Mandatory vaccination records urged for schools

Canadian Medical Association wants disclosure for all students, and a national database to help control disease spread
5066BCLN2007Kendall-Perry12-2.4
Provincial Health Officer Dr. Perry Kendall

With communicable diseases such as whooping cough, mumps and measles making a comeback, Provincial Health Officer Dr. Perry Kendall is reminding parents to make sure their children's vaccines are up to date as they return to school.

And Kendall has added his voice to that of the Canadian Medical Association, calling for mandatory declaration of vaccination when children enrol at school, as is done in Ontario and New Brunswick.

The CMA voted at its annual meeting in late August for other provinces to follow suit, requiring immunization records but allowing exemptions for medical or religious reasons. Doctors also called for development of a national database to pull together records scattered between doctors' offices and schools.
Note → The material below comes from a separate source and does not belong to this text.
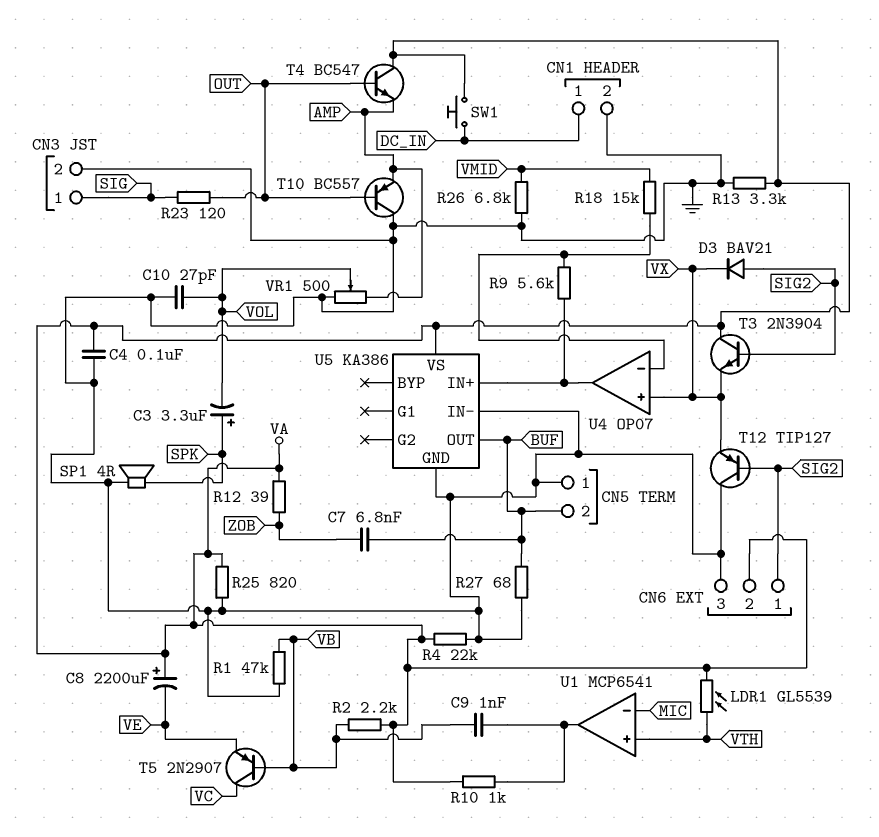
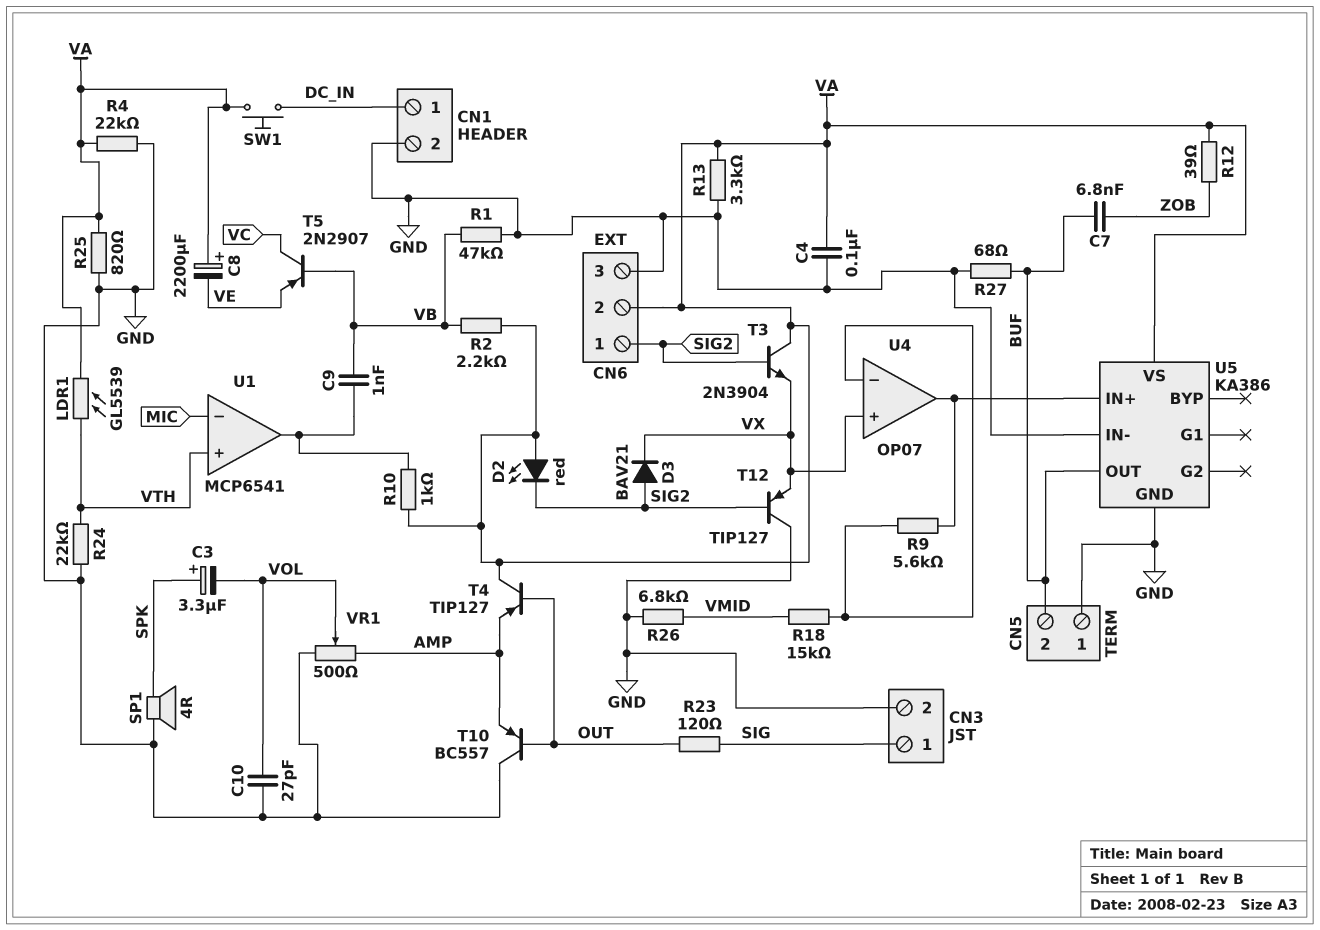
D2: none -> LED red (A VA, K SIG2)
R24: none -> 22k (GND, VTH)
T4: NPN BC547 (B OUT, C VA, E AMP) -> PNP TIP127 (B OUT, C VA, E AMP)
"By the time a child reaches five or six years old, he or she should have received booster shots that protect against measles, polio, chicken pox, whooping cough and more, and kids in Grade 6 and 9 should receive follow-up vaccinations," Kendall said. "This is all part of B.C.'s free, routine immunization program."

Kendall emphasized that vaccinations themselves would not be mandatory, but the information would give schools the ability to protect students when an outbreak happens. That means excluding unvaccinated children from school during an outbreak, and offering parents the chance to fill gaps in their protection.

"Unvaccinated children are at risk themselves, but they also pose a risk to others because they create a gateway into the community," Kendall told CKNW radio this week. "So we need the concept of herd immunity, where we get 95 per cent of the population of a cohort of children vaccinated, so it's much harder for disease to spread in the community."

Vaccine records also give public health authorities a chance to counter misinformation that has proliferated in recent years, he said.

"If we know who the parents of those children are, we can talk with them and tell them the facts and what is real and what is not real, and hopefully convince a good proportion of them that what they're actually fearing is either unreal or not scientifically valid, or is in fact a misplaced fear," Kendall said. "And we would hope that we would get some of those parents at least to get their children vaccinated."